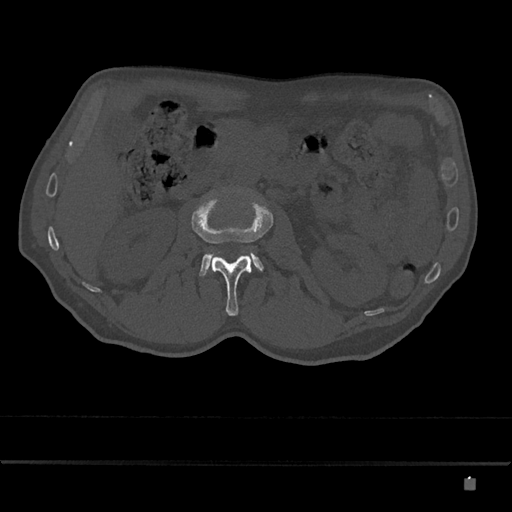
CT including the spine, one axial slice. Slice 457 of 797 in the series (ordered by position). Reconstruction kernel Br40s/3. 120 kVp. Bone window (W 1800 / L 400 HU). 0.5 mm slice thickness. 512 × 512 image matrix. Male patient, age 72 years. Case-level facts recorded for this patient, not image findings: primary cancer: prostate.
Structures marked on this image (semi-automatic segmentation, software-assisted and operator-edited):
- L2 vertebra: bounding box [x1, y1, x2, y2] px = [192, 196, 273, 316]
- L3 vertebra: [199, 252, 264, 276]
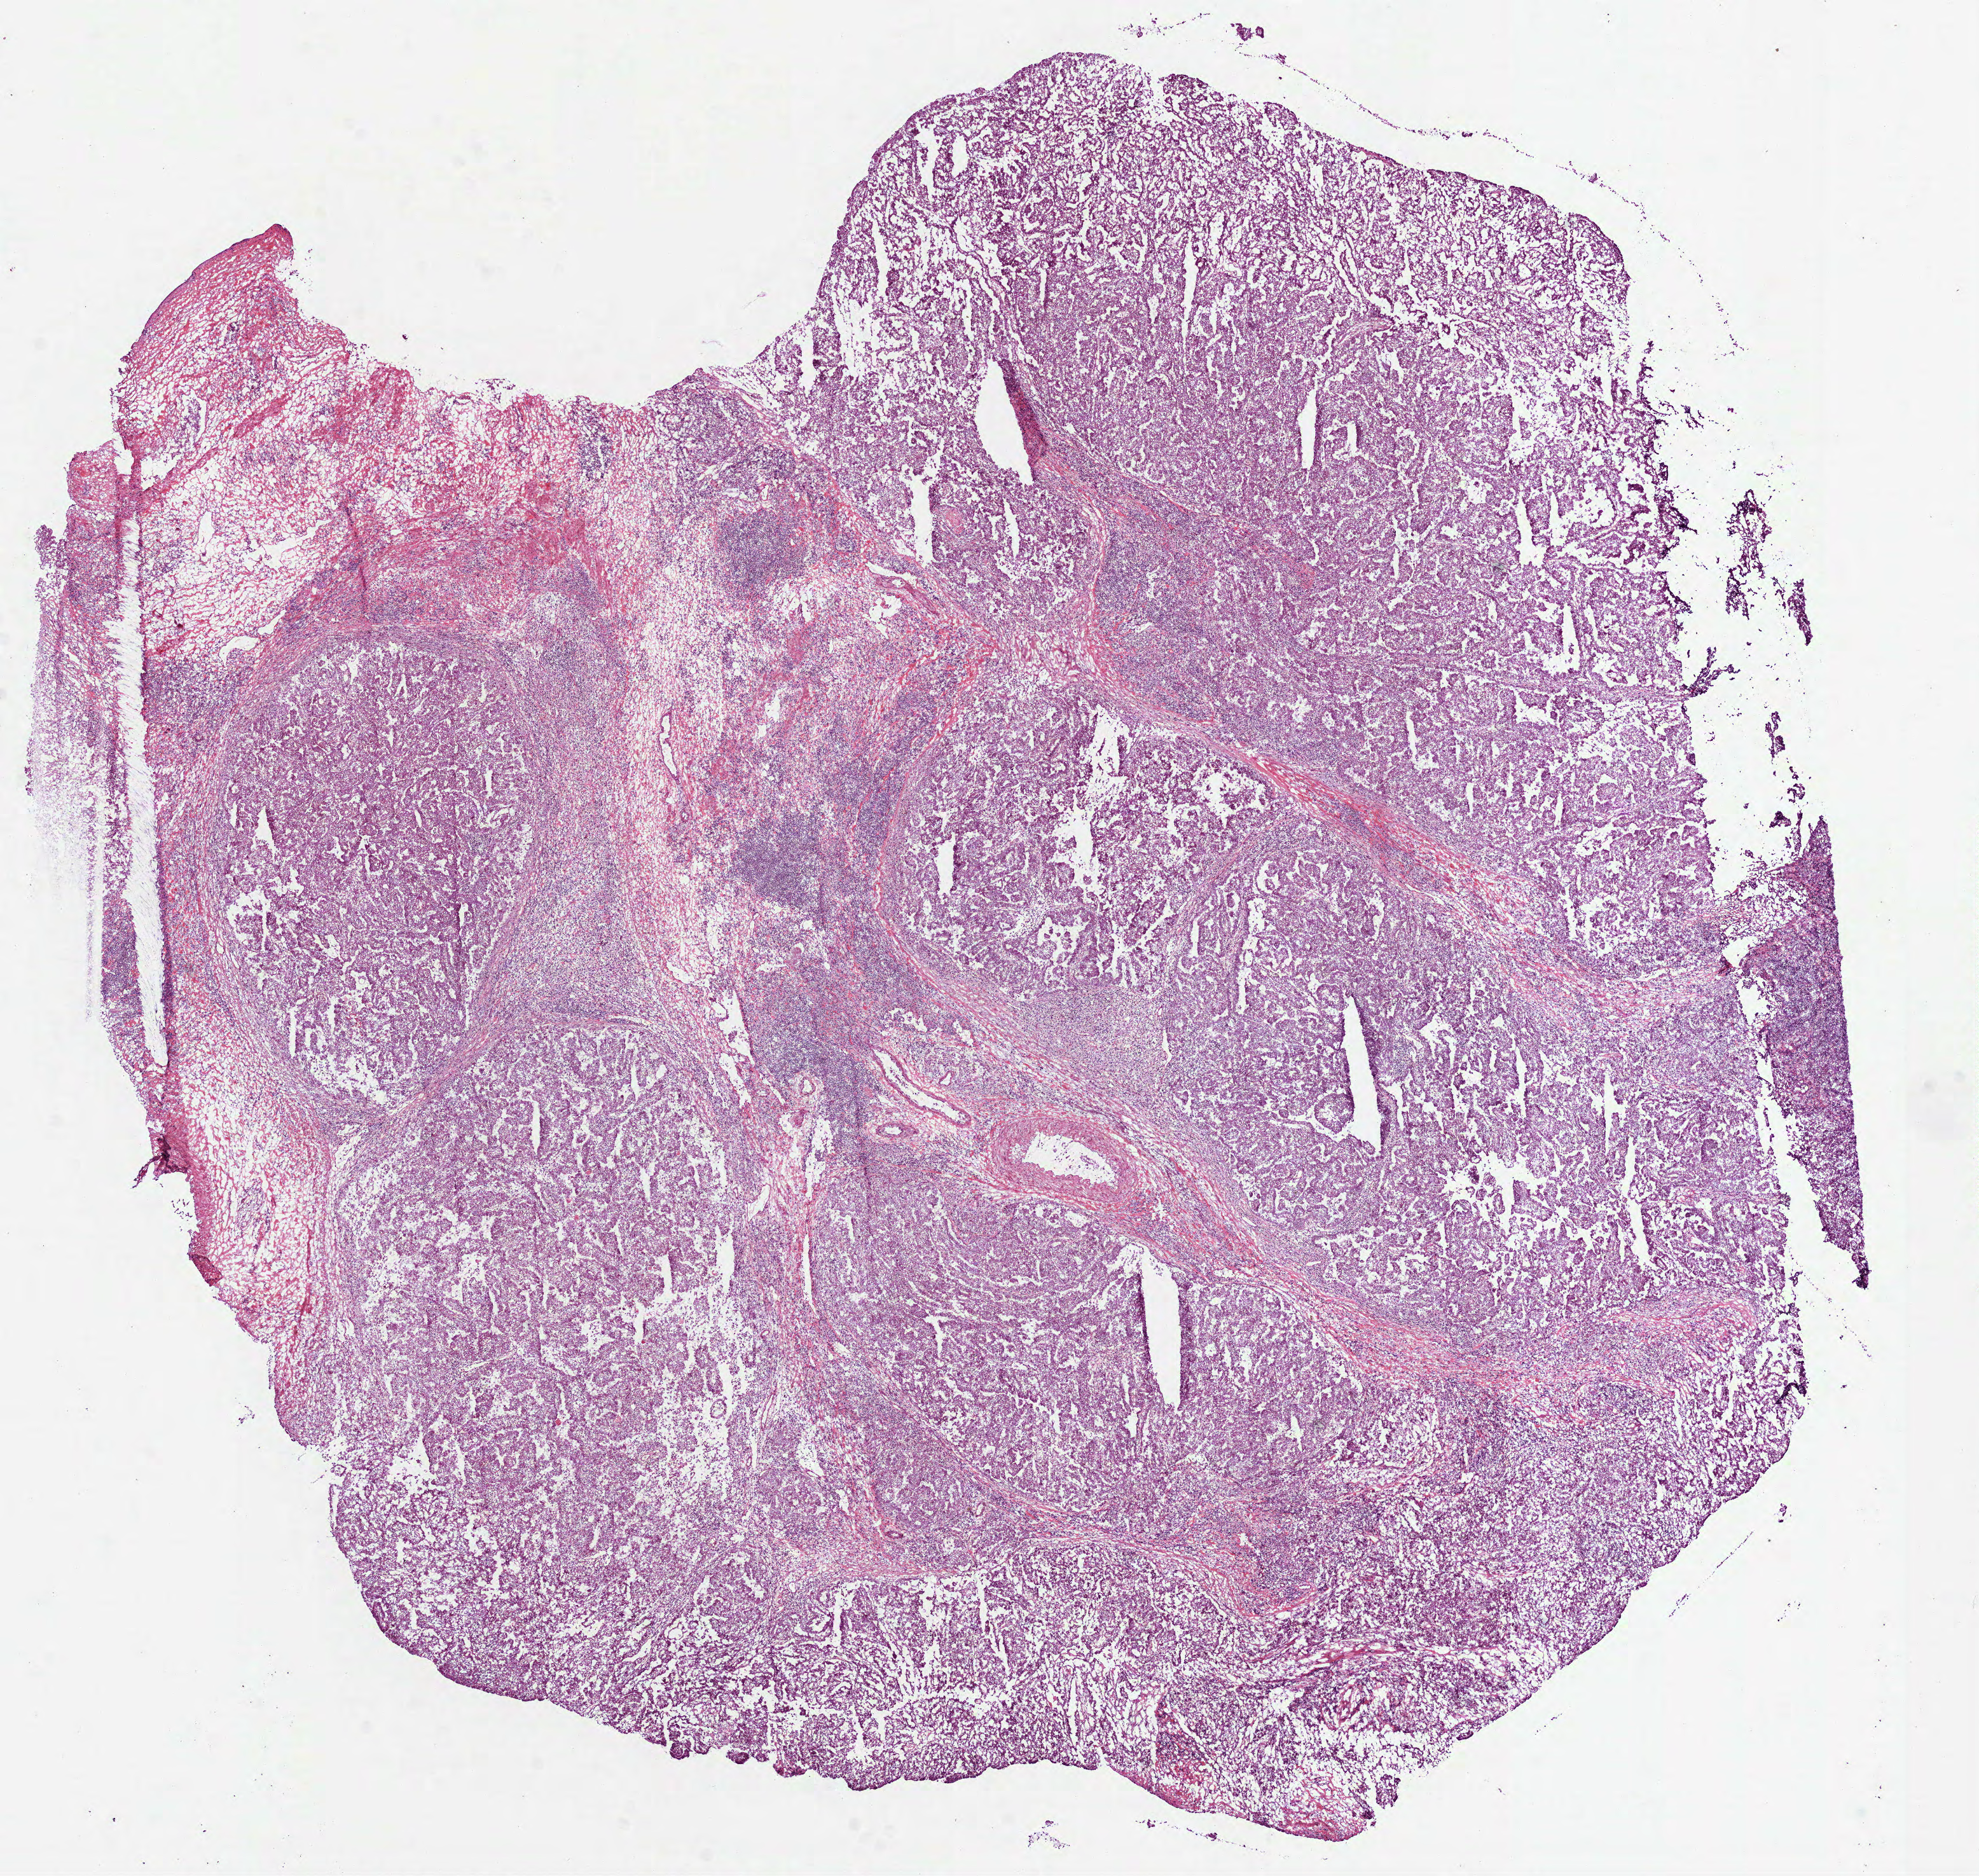
H&E whole-slide image, shown as a low-resolution overview of the whole scanned area (about 12.5 x 11.9 mm, slide scanned at 40x); frozen section from the bottom of the tissue portion; primary tumour sample from the kidney. Female patient; age at initial diagnosis 37 years. Composition of this section per pathologist review: tumour cells 90%, tumour nuclei 70%, normal cells 0%, stromal cells 10%, necrosis 0%.
* pathologic diagnosis: Papillary adenocarcinoma, NOS
* AJCC pathologic stage: III
* laterality: left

● **Task statement**
The reply should contain all of the data above, word for word, with no pictures.

● **Response to this exercise**
CT including the spine, one axial slice. Slice 457 of 797 in the series (ordered by position). Reconstruction kernel Br40s/3. 120 kVp. Bone window (W 1800 / L 400 HU). 0.5 mm slice thickness. 512 × 512 image matrix. Male patient, age 72 years. Case-level facts recorded for this patient, not image findings: primary cancer: prostate.
Structures marked on this image (semi-automatic segmentation, software-assisted and operator-edited):
- L2 vertebra: bounding box [x1, y1, x2, y2] px = [192, 196, 273, 316]
- L3 vertebra: [199, 252, 264, 276]
H&E whole-slide image, shown as a low-resolution overview of the whole scanned area (about 12.5 x 11.9 mm, slide scanned at 40x); frozen section from the bottom of the tissue portion; primary tumour sample from the kidney. Female patient; age at initial diagnosis 37 years. Composition of this section per pathologist review: tumour cells 90%, tumour nuclei 70%, normal cells 0%, stromal cells 10%, necrosis 0%.
* pathologic diagnosis: Papillary adenocarcinoma, NOS
* AJCC pathologic stage: III
* laterality: left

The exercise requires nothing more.